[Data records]
BEGIN
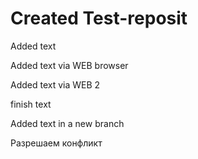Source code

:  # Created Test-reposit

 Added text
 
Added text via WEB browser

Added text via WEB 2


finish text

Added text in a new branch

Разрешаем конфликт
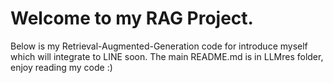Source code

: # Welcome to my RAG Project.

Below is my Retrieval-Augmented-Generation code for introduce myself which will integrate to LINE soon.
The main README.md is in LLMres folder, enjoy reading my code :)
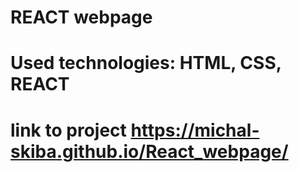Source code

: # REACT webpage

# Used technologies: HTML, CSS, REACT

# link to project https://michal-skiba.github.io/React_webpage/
END
BEGIN
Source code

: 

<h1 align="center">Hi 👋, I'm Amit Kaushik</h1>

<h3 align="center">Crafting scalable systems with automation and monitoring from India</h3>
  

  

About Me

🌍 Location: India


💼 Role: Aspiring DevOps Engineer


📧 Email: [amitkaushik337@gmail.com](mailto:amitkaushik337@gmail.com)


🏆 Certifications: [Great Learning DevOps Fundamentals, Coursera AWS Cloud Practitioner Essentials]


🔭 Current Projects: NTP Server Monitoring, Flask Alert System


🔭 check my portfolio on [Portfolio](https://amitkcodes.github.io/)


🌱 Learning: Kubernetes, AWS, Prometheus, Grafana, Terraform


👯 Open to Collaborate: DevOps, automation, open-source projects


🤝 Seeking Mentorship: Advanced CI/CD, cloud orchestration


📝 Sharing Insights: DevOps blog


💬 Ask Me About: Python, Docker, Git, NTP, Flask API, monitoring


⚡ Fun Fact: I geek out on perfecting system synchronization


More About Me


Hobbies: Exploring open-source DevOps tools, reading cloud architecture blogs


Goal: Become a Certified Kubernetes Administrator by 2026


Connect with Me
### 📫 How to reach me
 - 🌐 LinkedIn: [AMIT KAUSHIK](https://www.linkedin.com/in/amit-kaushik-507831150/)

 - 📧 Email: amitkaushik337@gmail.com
END
BEGIN
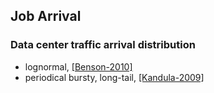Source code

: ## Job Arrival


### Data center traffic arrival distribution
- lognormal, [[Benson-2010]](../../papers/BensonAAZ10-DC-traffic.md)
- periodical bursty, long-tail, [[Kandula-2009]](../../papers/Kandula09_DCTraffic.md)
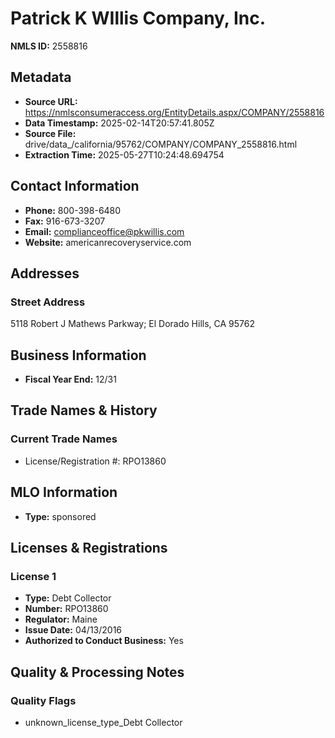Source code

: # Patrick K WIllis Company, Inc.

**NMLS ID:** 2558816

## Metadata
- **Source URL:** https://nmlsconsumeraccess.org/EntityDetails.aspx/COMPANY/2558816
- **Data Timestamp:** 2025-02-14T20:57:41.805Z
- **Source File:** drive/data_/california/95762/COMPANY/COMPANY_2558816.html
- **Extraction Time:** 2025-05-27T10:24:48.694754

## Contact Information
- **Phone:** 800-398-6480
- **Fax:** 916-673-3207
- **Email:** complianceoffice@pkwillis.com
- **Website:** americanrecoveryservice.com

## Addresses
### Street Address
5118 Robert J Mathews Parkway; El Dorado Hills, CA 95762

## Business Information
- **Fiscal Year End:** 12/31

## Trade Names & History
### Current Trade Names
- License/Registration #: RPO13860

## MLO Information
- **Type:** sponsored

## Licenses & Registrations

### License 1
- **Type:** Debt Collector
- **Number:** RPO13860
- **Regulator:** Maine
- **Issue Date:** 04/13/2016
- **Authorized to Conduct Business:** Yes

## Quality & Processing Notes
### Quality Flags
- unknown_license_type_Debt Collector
END
** TASK GOAL **
Reproduce the lines above, beginning at the line with "CI/CD, cloud orchestration" and stopping after the line with "More About Me", exactly as they are.

** EXERCISE RESULT **
🤝 Seeking Mentorship: Advanced CI/CD, cloud orchestration


📝 Sharing Insights: DevOps blog


💬 Ask Me About: Python, Docker, Git, NTP, Flask API, monitoring


⚡ Fun Fact: I geek out on perfecting system synchronization


More About Me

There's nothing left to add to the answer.